Don’t tell me that the dead lose no blood
or that their thirst seeks no respite;
don’t tell me of the torments of the grass
or the doings of the serpentine moon
in the hours before dawn.
I sleep for a while,
a while, a minute, a century;
but you must know
that I am not dead;
that my lips are a stable of gold;
that I am a friend of the west wind
and have been more than the shadow of my tears.
Cover my face at dawn with a veil,
for Dawn will throw handfuls of ants.
Pour living water over my feet
that the scorpion sting of death will pass.
Because I want to sleep the sleep of apples,
to learn the sad song that will free me from this earth.
I want to live like that dark child who desired nothing
but to cut out his heart
and thrust it into the sea.
Some difficulties posed in the translation of this work:
Lines 1-4: "the sleep of apples.
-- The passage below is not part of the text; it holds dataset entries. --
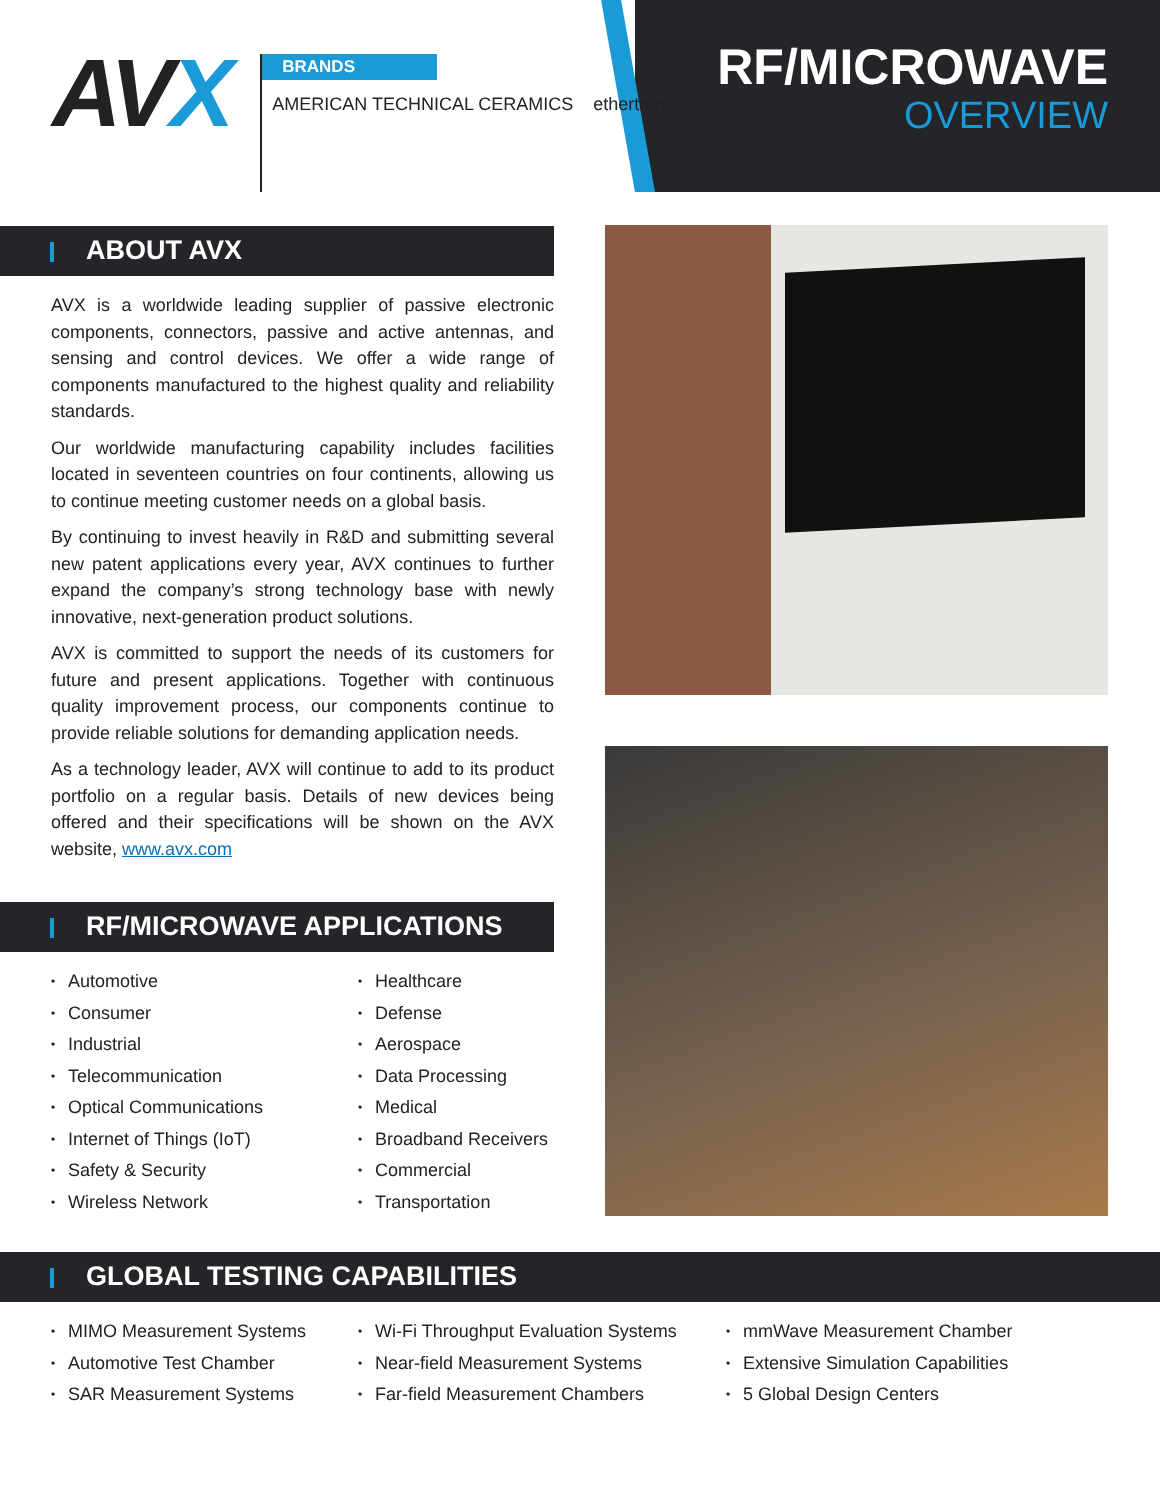AVX
BRANDS
AMERICAN TECHNICAL CERAMICS ethertronics
RF/MICROWAVE
OVERVIEW
ABOUT AVX
AVX is a worldwide leading supplier of passive electronic components, connectors, passive and active antennas, and sensing and control devices. We offer a wide range of components manufactured to the highest quality and reliability standards.
Our worldwide manufacturing capability includes facilities located in seventeen countries on four continents, allowing us to continue meeting customer needs on a global basis.
By continuing to invest heavily in R&D and submitting several new patent applications every year, AVX continues to further expand the company’s strong technology base with newly innovative, next-generation product solutions.
AVX is committed to support the needs of its customers for future and present applications. Together with continuous quality improvement process, our components continue to provide reliable solutions for demanding application needs.
As a technology leader, AVX will continue to add to its product portfolio on a regular basis. Details of new devices being offered and their specifications will be shown on the AVX website, www.avx.com
RF/MICROWAVE APPLICATIONS
Automotive
Consumer
Industrial
Telecommunication
Optical Communications
Internet of Things (IoT)
Safety & Security
Wireless Network
Healthcare
Defense
Aerospace
Data Processing
Medical
Broadband Receivers
Commercial
Transportation
GLOBAL TESTING CAPABILITIES
MIMO Measurement Systems
Automotive Test Chamber
SAR Measurement Systems
Wi-Fi Throughput Evaluation Systems
Near-field Measurement Systems
Far-field Measurement Chambers
mmWave Measurement Chamber
Extensive Simulation Capabilities
5 Global Design Centers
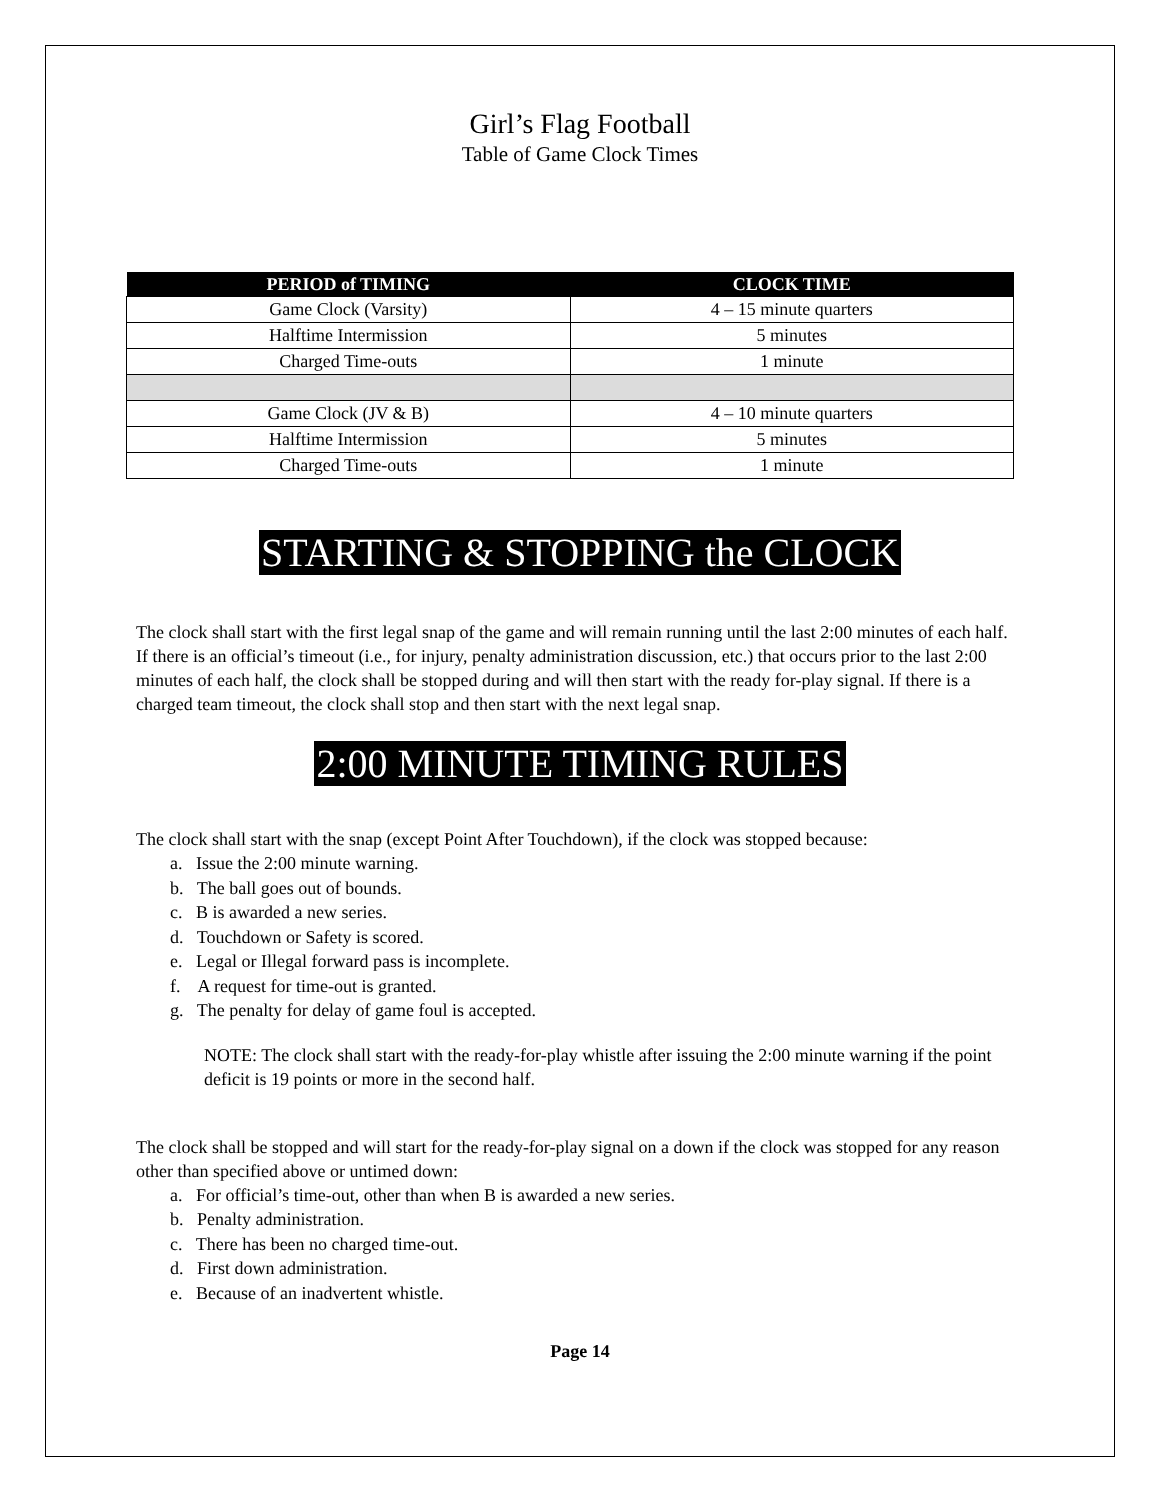Girl’s Flag Football
Table of Game Clock Times
| PERIOD of TIMING | CLOCK TIME |
| --- | --- |
| Game Clock (Varsity) | 4 – 15 minute quarters |
| Halftime Intermission | 5 minutes |
| Charged Time-outs | 1 minute |
| Game Clock (JV & B) | 4 – 10 minute quarters |
| Halftime Intermission | 5 minutes |
| Charged Time-outs | 1 minute |
STARTING & STOPPING the CLOCK
The clock shall start with the first legal snap of the game and will remain running until the last 2:00 minutes of each half. If there is an official’s timeout (i.e., for injury, penalty administration discussion, etc.) that occurs prior to the last 2:00 minutes of each half, the clock shall be stopped during and will then start with the ready for-play signal. If there is a charged team timeout, the clock shall stop and then start with the next legal snap.
2:00 MINUTE TIMING RULES
The clock shall start with the snap (except Point After Touchdown), if the clock was stopped because:
a. Issue the 2:00 minute warning.
b. The ball goes out of bounds.
c. B is awarded a new series.
d. Touchdown or Safety is scored.
e. Legal or Illegal forward pass is incomplete.
f. A request for time-out is granted.
g. The penalty for delay of game foul is accepted.
NOTE: The clock shall start with the ready-for-play whistle after issuing the 2:00 minute warning if the point deficit is 19 points or more in the second half.
The clock shall be stopped and will start for the ready-for-play signal on a down if the clock was stopped for any reason other than specified above or untimed down:
a. For official’s time-out, other than when B is awarded a new series.
b. Penalty administration.
c. There has been no charged time-out.
d. First down administration.
e. Because of an inadvertent whistle.
Page 14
Relates to both life and death. Mirrored later in the poem images of the serpent (line 8) and of the nativity (line 13).
"the tumult of cemetaries"....usually perceived as places of calm and quiet.
"the dark boy who wants to cut his heart on the sea"...image of death in the death of the boy balanced by the sea as symbolic of the womb and life.
Line 14: picture of the west wind as a regenerator of life; vernal.
Lines 16-19: How might a veil protect from the ravages of ants? What is the meaning of pouring hard water over shoes?